Given records Start Marker

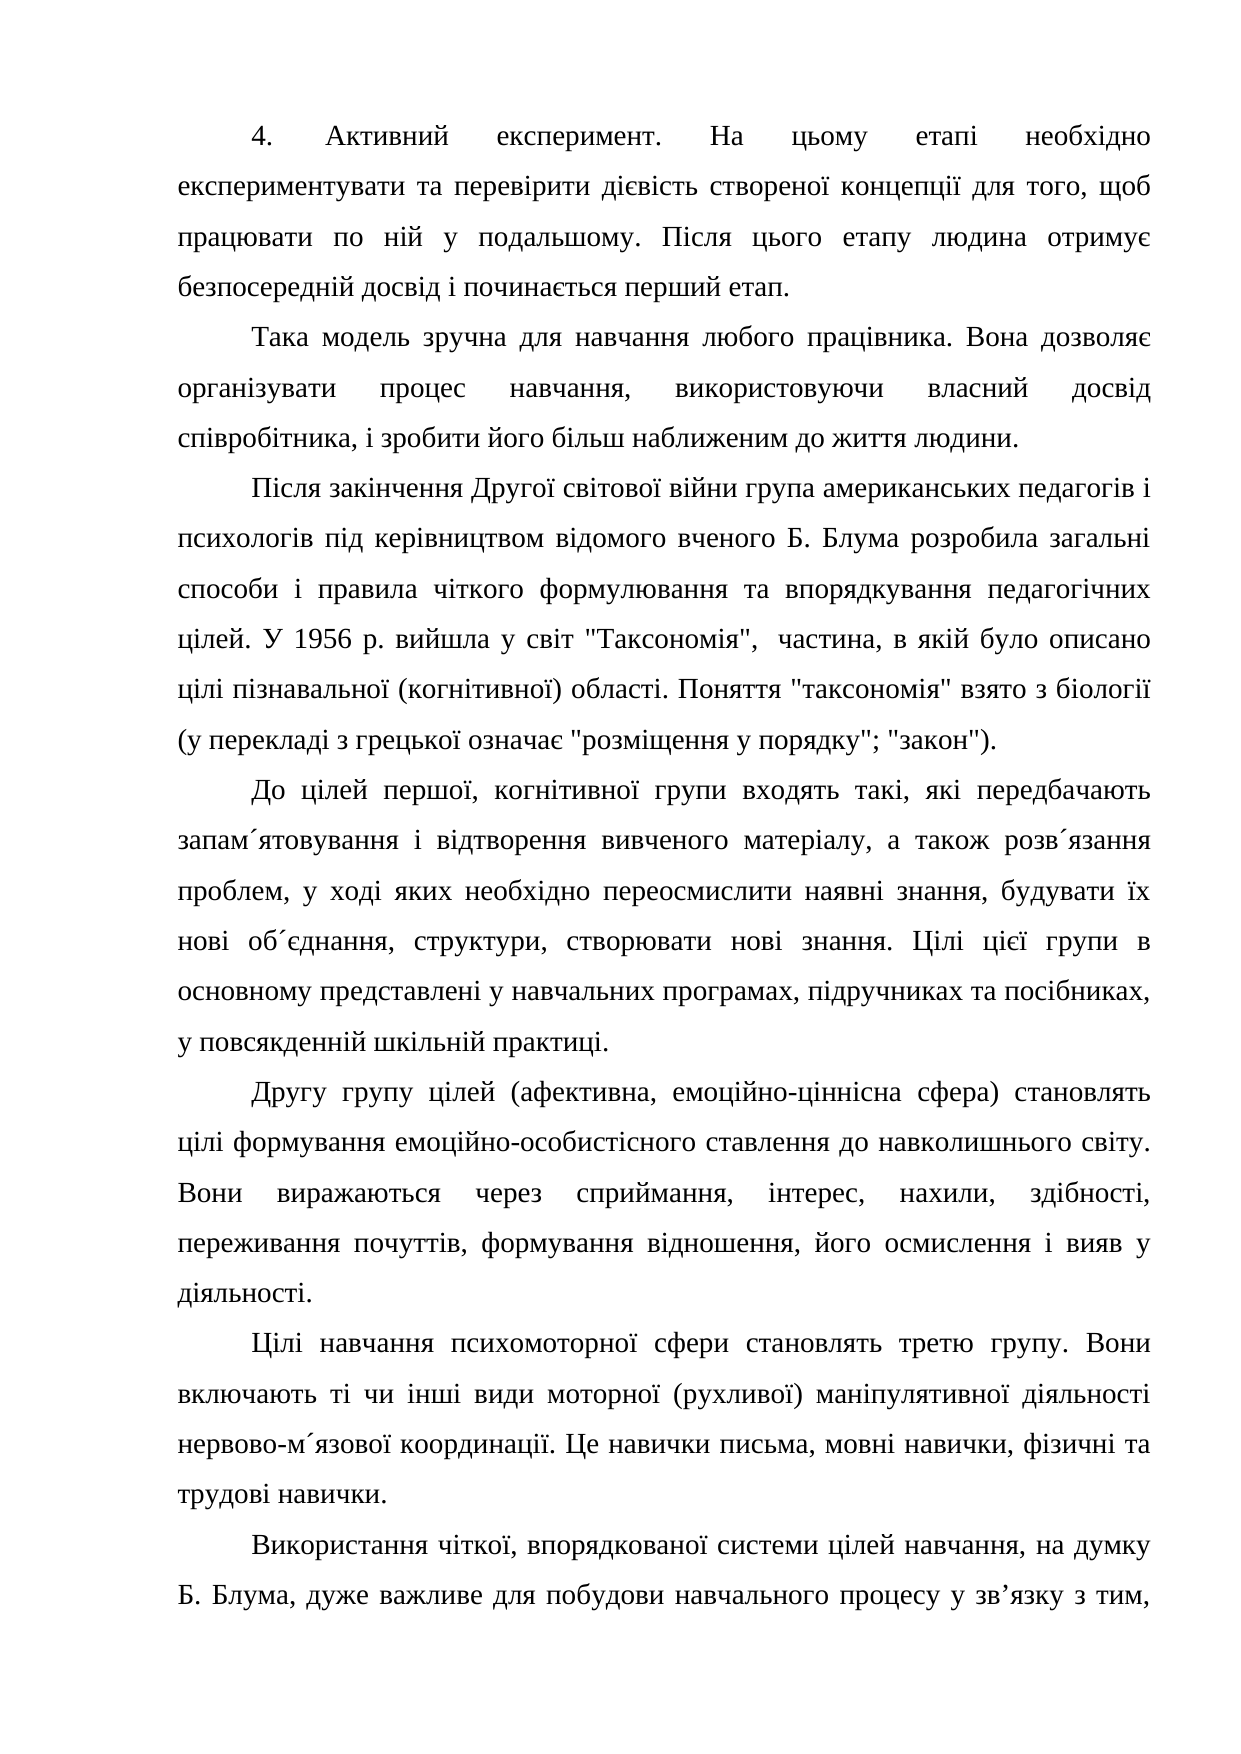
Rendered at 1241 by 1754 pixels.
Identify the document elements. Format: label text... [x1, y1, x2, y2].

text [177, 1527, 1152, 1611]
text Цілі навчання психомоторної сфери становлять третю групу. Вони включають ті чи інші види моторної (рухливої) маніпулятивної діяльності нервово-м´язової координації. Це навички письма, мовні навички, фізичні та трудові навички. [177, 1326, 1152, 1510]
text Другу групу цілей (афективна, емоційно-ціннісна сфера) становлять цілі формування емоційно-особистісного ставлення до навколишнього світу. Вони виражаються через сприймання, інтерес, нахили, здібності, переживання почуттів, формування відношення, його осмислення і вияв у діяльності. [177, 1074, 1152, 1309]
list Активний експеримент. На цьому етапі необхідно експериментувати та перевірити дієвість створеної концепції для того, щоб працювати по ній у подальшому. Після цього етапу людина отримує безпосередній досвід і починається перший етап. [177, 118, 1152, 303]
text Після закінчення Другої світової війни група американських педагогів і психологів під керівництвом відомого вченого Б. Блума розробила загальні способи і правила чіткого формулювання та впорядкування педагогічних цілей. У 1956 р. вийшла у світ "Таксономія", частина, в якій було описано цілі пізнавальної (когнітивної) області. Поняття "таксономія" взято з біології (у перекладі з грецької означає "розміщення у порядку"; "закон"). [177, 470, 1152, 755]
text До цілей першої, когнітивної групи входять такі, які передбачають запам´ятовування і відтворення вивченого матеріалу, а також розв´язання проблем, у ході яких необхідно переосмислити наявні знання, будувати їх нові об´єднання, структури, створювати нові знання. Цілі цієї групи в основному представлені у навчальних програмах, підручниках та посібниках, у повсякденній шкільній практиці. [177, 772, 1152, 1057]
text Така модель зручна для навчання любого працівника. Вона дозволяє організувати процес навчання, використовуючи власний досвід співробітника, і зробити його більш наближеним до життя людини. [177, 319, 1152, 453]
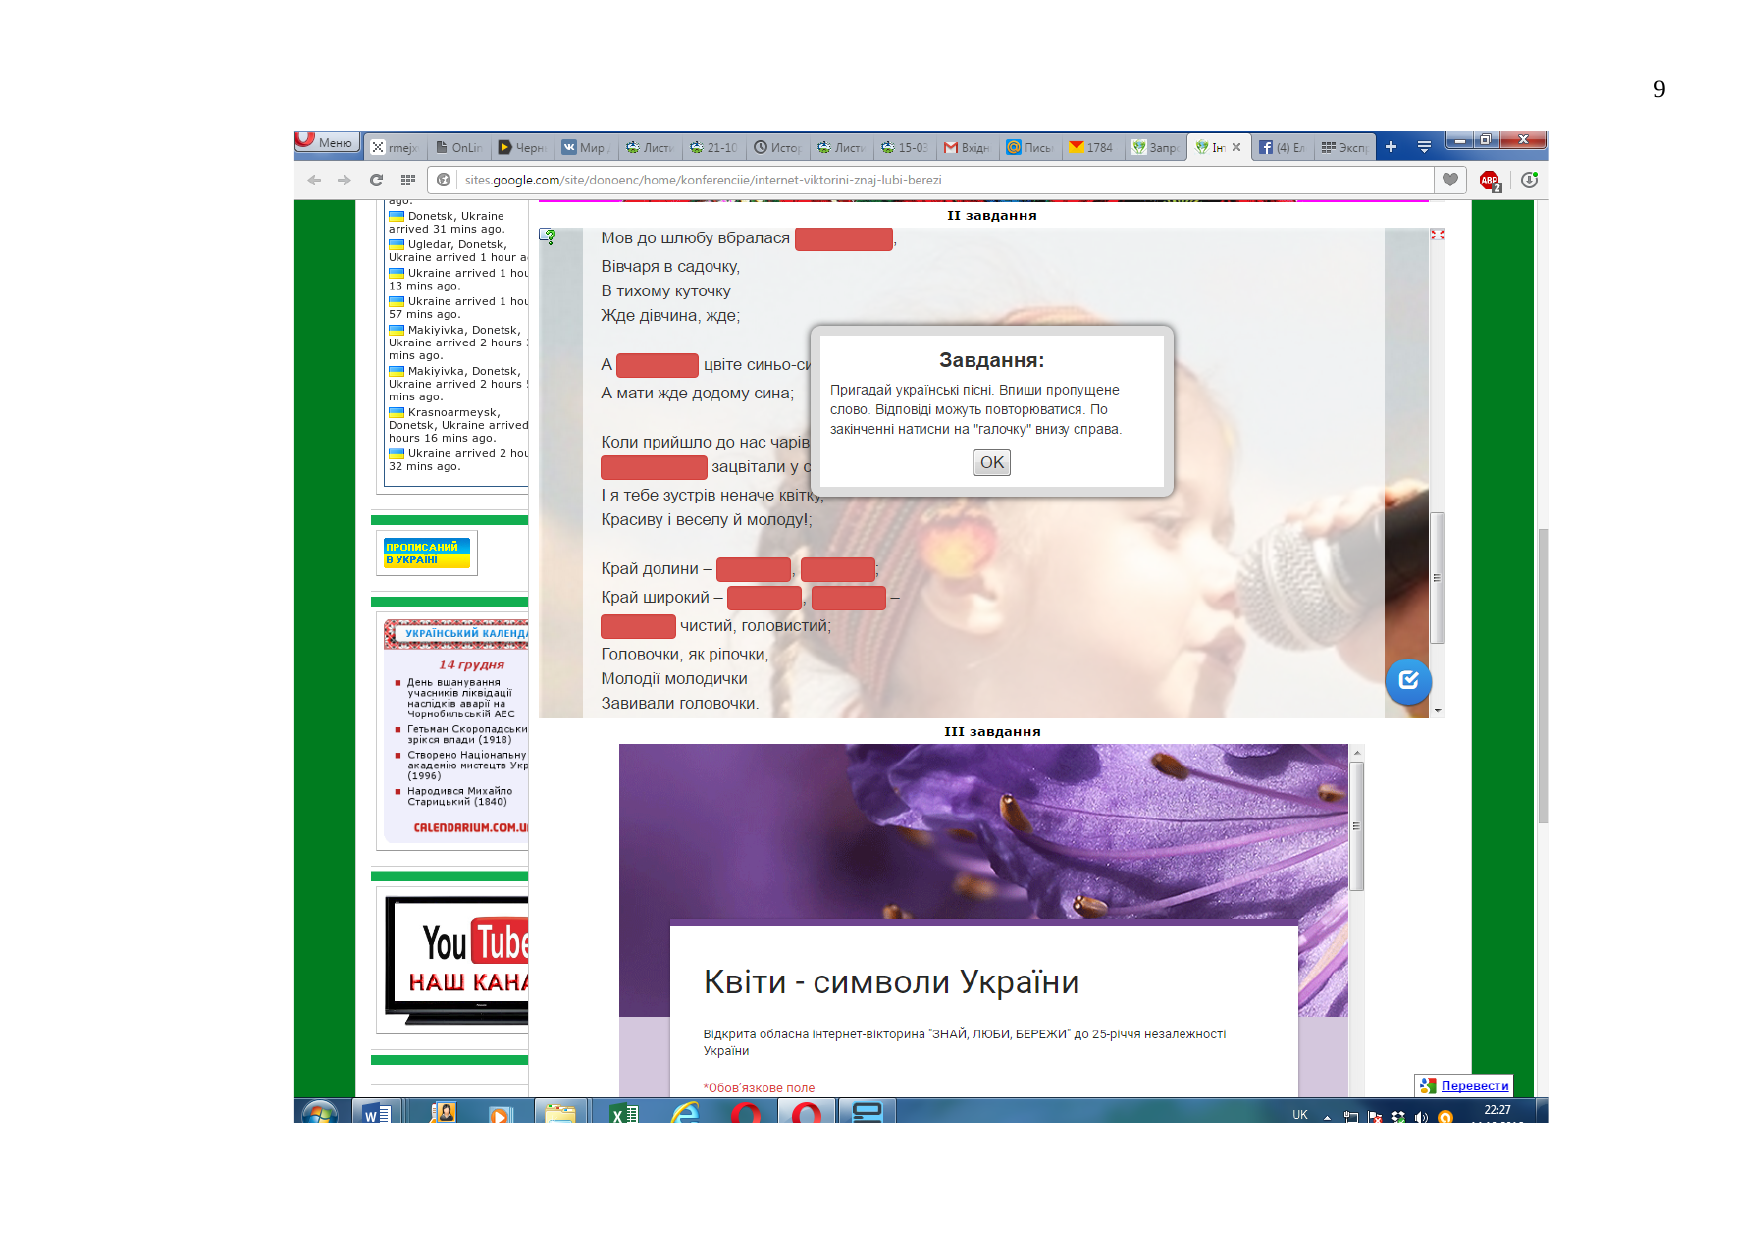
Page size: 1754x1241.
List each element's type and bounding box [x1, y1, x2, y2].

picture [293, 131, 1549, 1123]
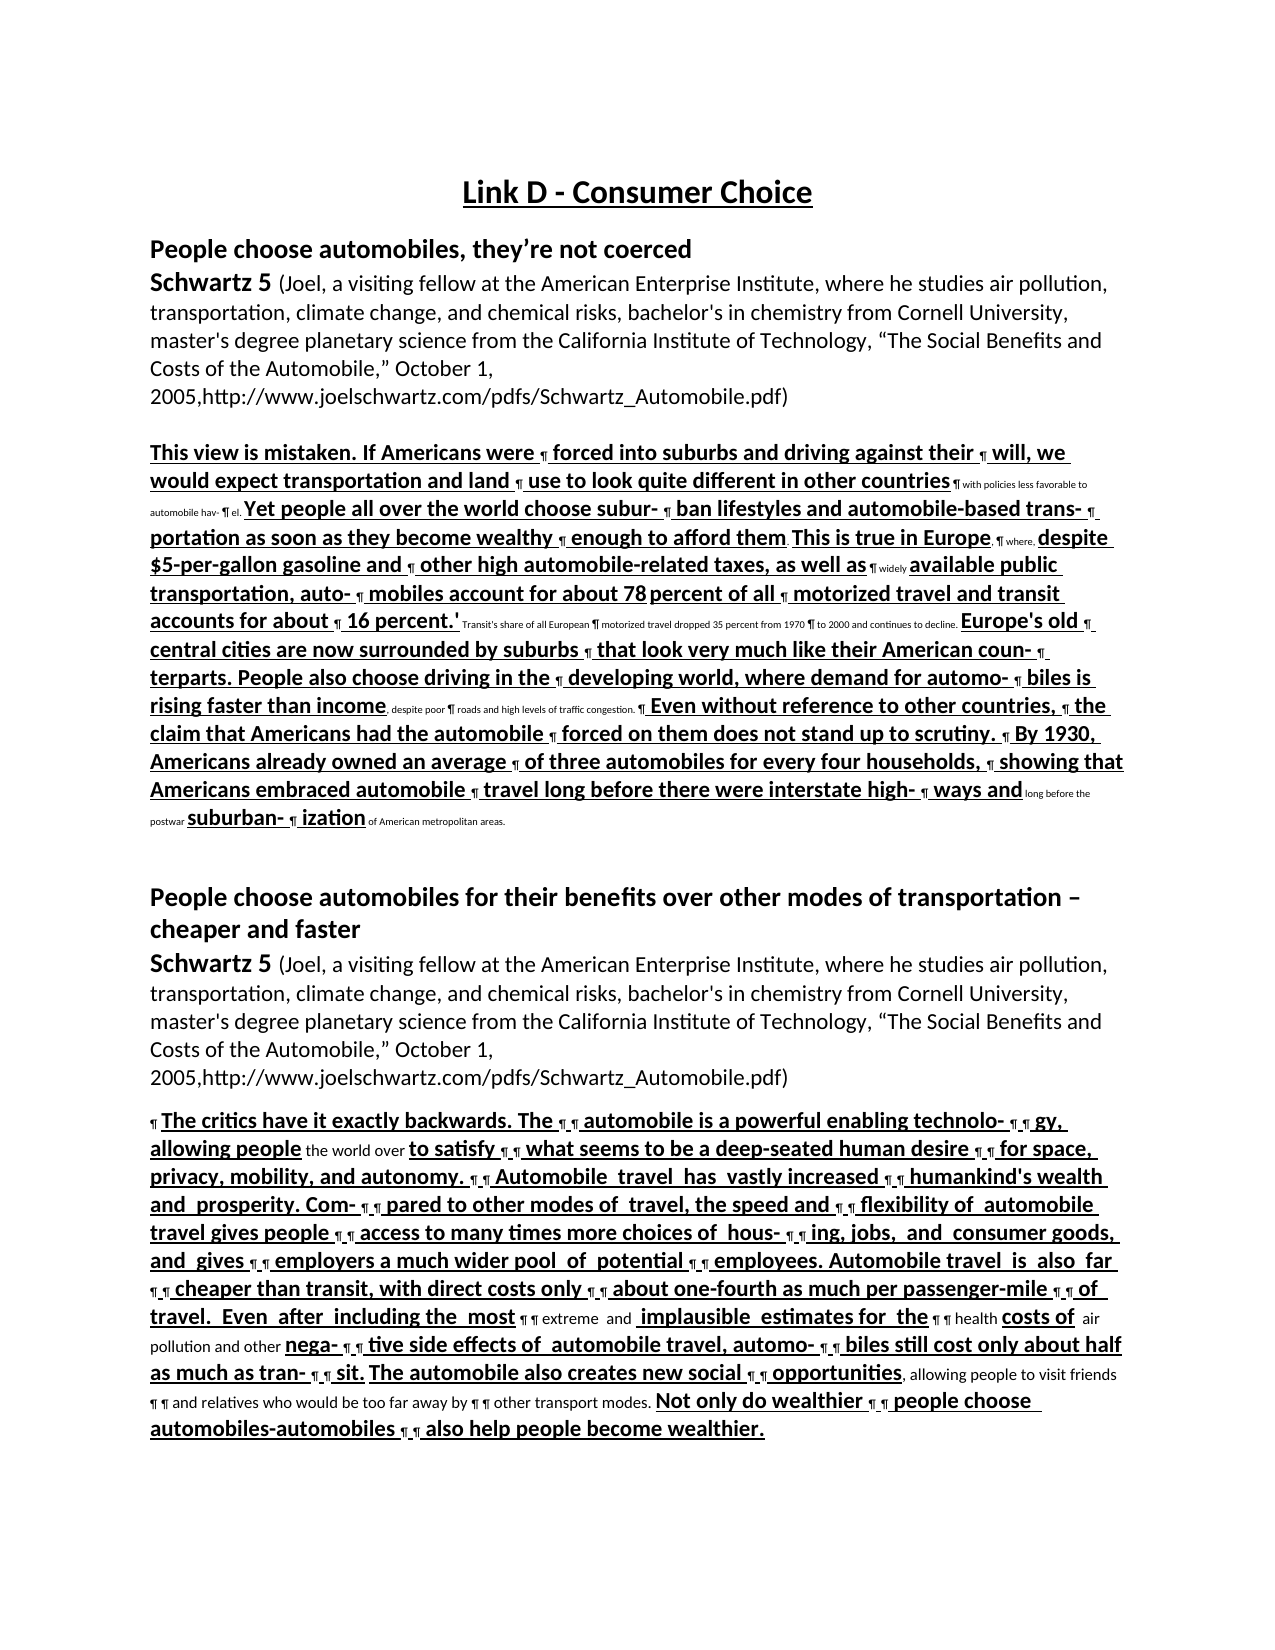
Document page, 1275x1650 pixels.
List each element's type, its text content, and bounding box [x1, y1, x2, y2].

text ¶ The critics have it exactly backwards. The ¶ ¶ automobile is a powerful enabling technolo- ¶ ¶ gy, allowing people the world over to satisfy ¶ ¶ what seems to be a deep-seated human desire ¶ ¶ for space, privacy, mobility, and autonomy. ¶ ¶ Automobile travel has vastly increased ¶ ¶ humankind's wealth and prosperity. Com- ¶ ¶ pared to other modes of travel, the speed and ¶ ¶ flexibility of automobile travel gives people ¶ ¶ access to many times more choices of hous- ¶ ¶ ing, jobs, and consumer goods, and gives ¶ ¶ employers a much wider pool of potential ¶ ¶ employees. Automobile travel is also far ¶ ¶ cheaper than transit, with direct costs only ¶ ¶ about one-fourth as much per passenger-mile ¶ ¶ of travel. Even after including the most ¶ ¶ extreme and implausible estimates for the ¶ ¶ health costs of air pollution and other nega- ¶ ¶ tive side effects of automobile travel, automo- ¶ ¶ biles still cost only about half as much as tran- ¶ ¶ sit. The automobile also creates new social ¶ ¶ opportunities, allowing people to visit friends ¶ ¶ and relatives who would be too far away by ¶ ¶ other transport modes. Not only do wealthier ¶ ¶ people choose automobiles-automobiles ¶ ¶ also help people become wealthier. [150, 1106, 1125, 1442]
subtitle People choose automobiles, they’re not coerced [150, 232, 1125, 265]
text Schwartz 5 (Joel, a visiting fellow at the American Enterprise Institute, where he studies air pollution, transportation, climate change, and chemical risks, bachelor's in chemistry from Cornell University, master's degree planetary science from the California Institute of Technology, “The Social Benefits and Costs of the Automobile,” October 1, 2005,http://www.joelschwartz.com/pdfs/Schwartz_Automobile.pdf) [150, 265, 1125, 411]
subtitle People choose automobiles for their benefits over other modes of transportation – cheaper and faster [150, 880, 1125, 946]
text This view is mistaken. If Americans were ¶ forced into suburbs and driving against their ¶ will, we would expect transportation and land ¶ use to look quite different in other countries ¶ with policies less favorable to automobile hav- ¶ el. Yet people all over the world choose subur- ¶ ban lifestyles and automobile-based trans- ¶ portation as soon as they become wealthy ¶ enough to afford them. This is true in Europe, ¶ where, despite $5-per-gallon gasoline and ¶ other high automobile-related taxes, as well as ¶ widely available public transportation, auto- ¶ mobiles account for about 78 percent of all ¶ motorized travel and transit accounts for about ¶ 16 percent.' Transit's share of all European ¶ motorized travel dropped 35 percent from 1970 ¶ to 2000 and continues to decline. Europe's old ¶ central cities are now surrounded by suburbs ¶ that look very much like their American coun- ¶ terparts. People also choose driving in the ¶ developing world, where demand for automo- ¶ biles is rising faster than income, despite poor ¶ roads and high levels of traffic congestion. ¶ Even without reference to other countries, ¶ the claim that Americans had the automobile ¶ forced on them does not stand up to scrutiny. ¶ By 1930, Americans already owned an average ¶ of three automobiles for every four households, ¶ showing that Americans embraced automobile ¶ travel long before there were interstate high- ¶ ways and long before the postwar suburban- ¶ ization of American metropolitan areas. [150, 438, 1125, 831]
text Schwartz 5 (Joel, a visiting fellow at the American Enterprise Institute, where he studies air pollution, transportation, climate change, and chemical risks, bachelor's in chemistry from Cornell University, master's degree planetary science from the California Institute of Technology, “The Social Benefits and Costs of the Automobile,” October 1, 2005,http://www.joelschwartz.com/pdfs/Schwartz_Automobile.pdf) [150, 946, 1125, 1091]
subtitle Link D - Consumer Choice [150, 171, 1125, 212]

Given records End Marker

**What the task asks**
From the first line above down to the line with "Identify the document", reproduce every line and no others, omitting pictures.

**Expected answer**
Rendered at 1241 by 1754 pixels.
Identify the document elements. Format: label text... [x1, y1, x2, y2].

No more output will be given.